しかし、この新型出生前診断にはメリットとデメリットがあることを忘れてはいけない。血液検査だけで簡単に受けられるからといって軽い気持ちで受けるのではなくメリットとデメリットの両面を理解した上で検査を受けることが重要だ。
これから新型出生前診断を受ける女性に知っておいてもらいたいメリットとデメリットについて考えていく。
現在、晩婚化に伴って妊婦の4人に1人は35歳以上である。こうした高齢出産の波を受け、新型出生前診断が導入されてわずか1年で全国で8000人近くの妊婦が検査を受けたと言われている。

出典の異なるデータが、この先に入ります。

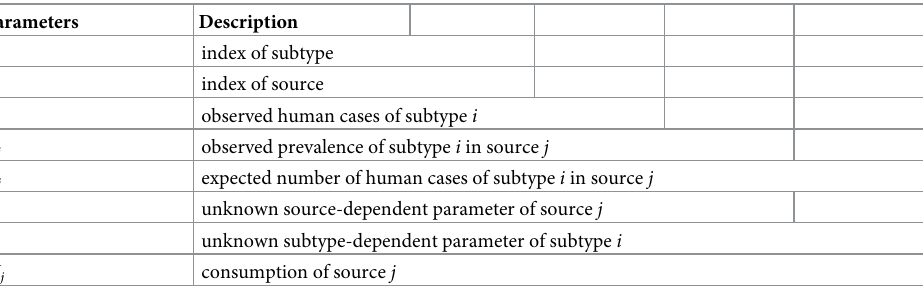
Table 2. Parameters used in the model.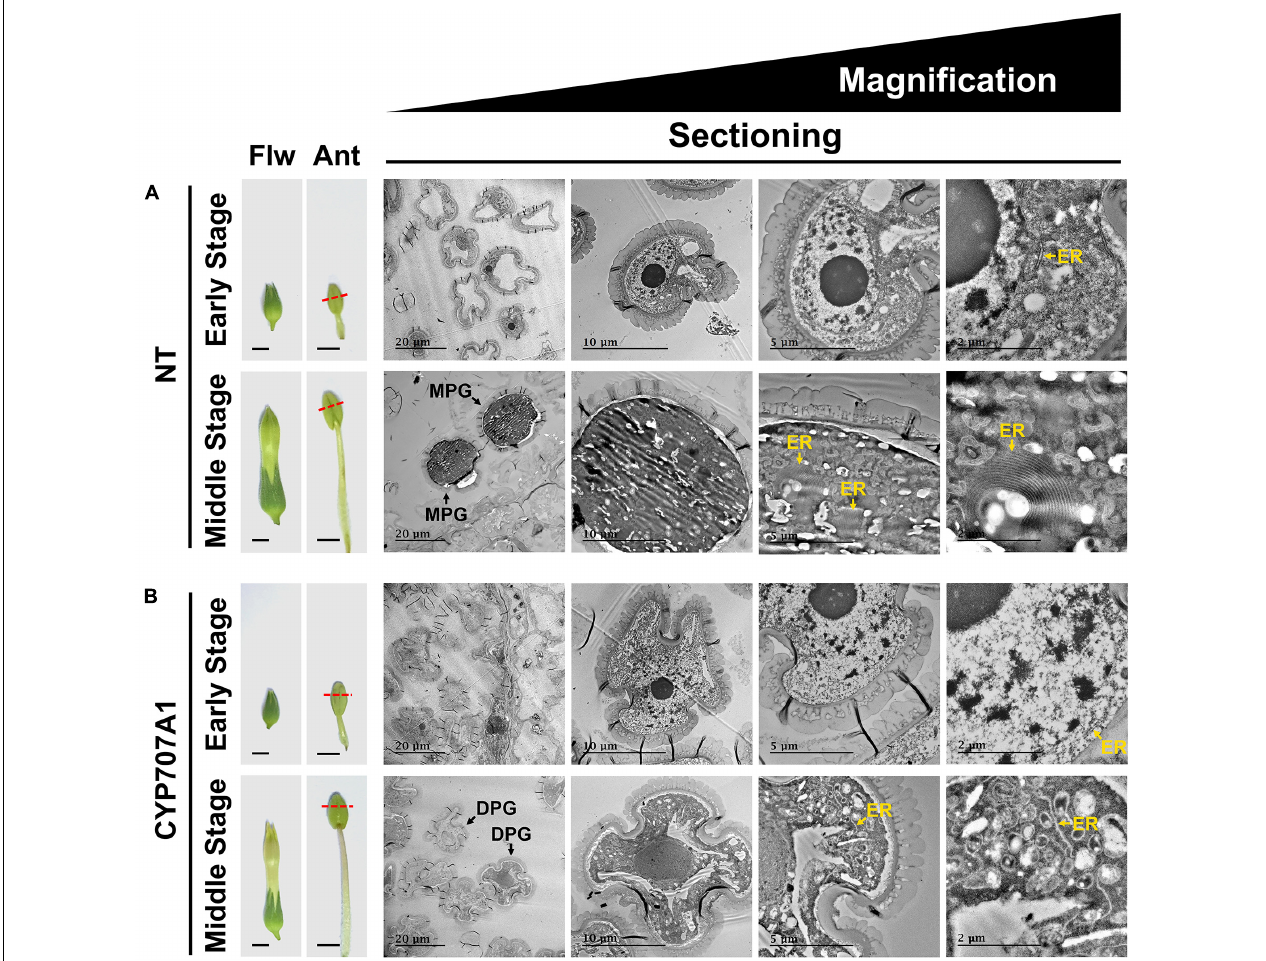
FIGURE 6 | Suppressed pollen maturation in 35S:CaCYP707A1 plants. (Left) Images of flowers (Flw) and anthers (Ant), and (right) ultrastructure of the pollen formed in NT (A) and 35S:CaCYP707A1 (B) plants as shown by ultra-thin sections and TEM. CYP707A1 indicates 35S:CaCYP707A1 transgenic plants (line #1), and red dashed lines mark the longitudinal positions from which the slices were obtained. Yellow arrows indicate the ER membrane. Ant, anther; DPG, degenerated pollen grain; ER, endoplasmic reticulum; Flw, flower; MPG, mature pollen grain. Scale bars = 0.5 cm in flower; 0.2 cm in anther; and (left to right) 20, 10, 5, and 2 µ m in TEM images. Two individuals of the indicated plants were analyzed, and the experiments were performed two times with similar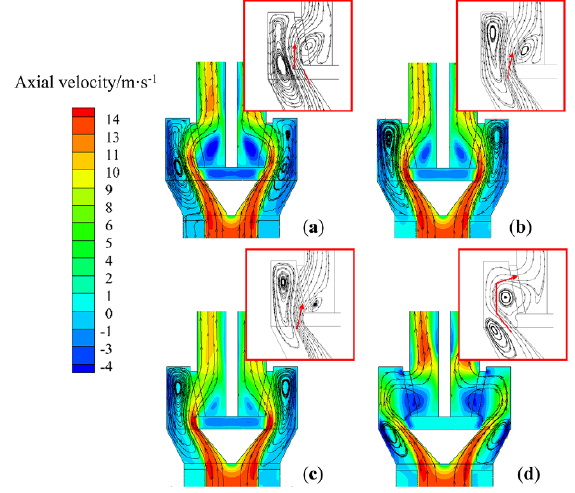
Figure 22. Effect of the diameter of the diversion cone on the axial velocity and gas movement (T-C (1-0.8) , x = 0): ( a ) d = 176 mm, ( b ) d = 198 mm, ( c ) d = 220 mm, and ( d ) d = 242 mm.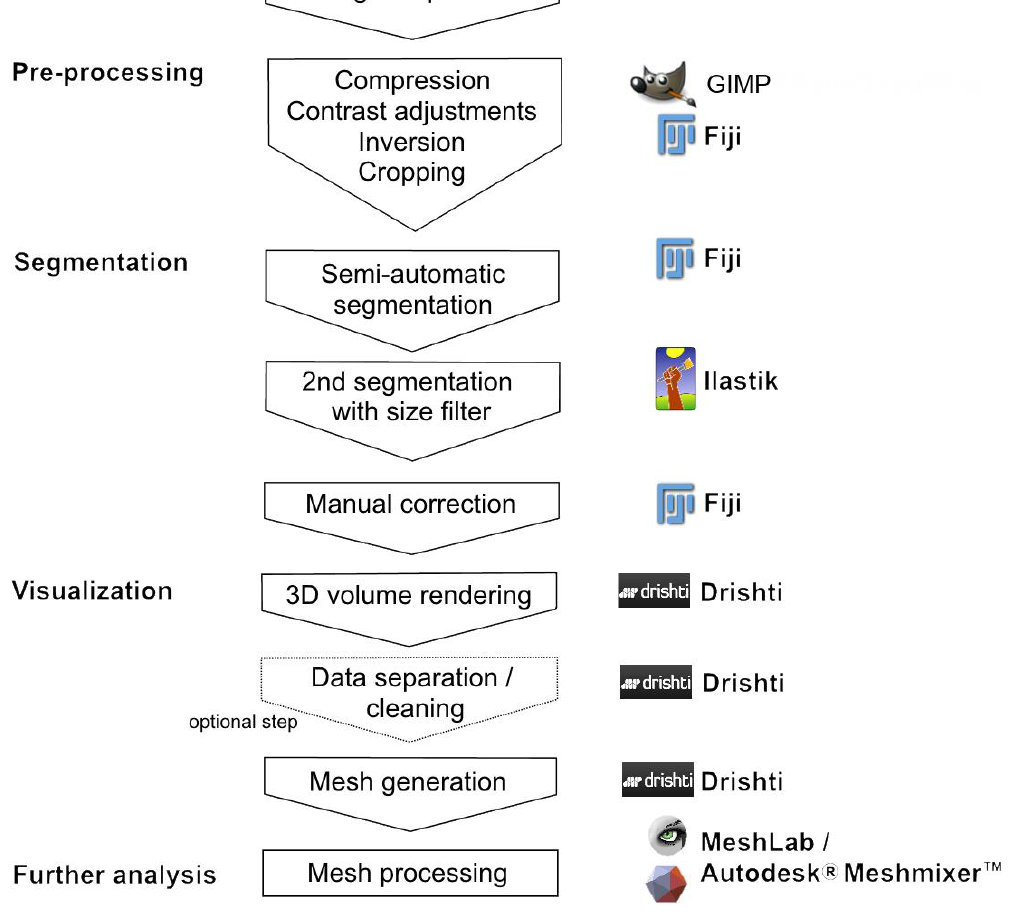
Figure 3. Workflow diagram of the image analysis with open-source software.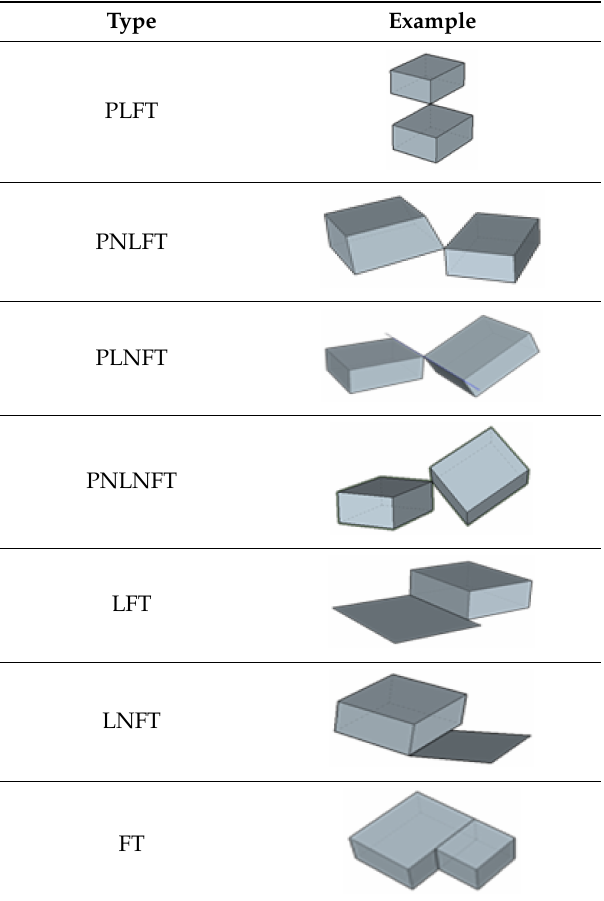
Table 3. The touch topological relation for objects in a 3-D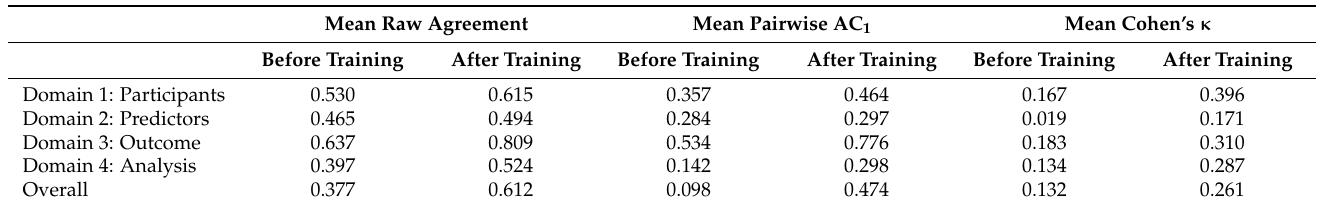
Table 2. Mean pairwise raw agreement, mean pairwise AC 1 and mean Cohen’s κ before and after training for the domain-specific and overall ROB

こうした新型出生前診断の最大のメリットは、わずか20ccの血液を採取するだけで診断が済むという手軽さだ。これまでは羊水検査が主流で、羊水を採取するためには胎内に針をささなければいけなかったので感染症や流産のリスクが高まると言われていた。
こうしたことからも新型出生前診断は妊婦への体の負担を大幅に軽減できるという利点があるのだ。また妊娠の10週目という早い段階から検査を受けることができ2週間ほどで結果がでるスピーディーさがある。そして妊婦への精神的負担の軽減につながることが大きいとされている。
もし障害をもった子が生まれてきたらと不安を抱えながら妊婦生活を送ることがなくなるのだ。仮にもし異常がみつかった場合でも妊娠中から子供を育てていくための心の準備や様々な勉強を始めることができるという点もメリットと考えられている。
一方、新型出生前診断のデメリットの中で最も危惧されているのが命の選別につながるのではないかということだ。現在、染色体異常が確定した場合97%の人が中絶をしているという。
また羊水検査を受けることができるのは妊娠15週目以降で現在中絶が認められているのは妊娠22週目までなので、羊水検査をしてから最終判断をしなければいけない時間が限られている点も妊婦や家族への精神的苦痛や葛藤につながり負担になるという。
さらに現在の日本では、検査の運用に法的な基準がないため妊婦や家族への検査結果の説明やカウンセリングが病院任せになっている。病院では十分なカウンセリングが整っていないのが現状で聞きたいことを聞けないまま、出産するのか中絶するのかの決断を迫られるケースが多いという。
障害のある子供を産んで育てるとしたらどんな生活になるのか、どんな支援を受けられるのか、逆に中絶したらどんな思いをするのか情報が不足しているため正しい判断がしにくくなるという。
血液検査だけで簡単に受けられるようになった新型出生前診断。しかしそこには色々な問題点が隠されている。これから受けようとしている方は、話題性に振り回されるのではなくきちんとした知識をもってメリットとデメリットを理解した上で検査を受けることが重要だと思う。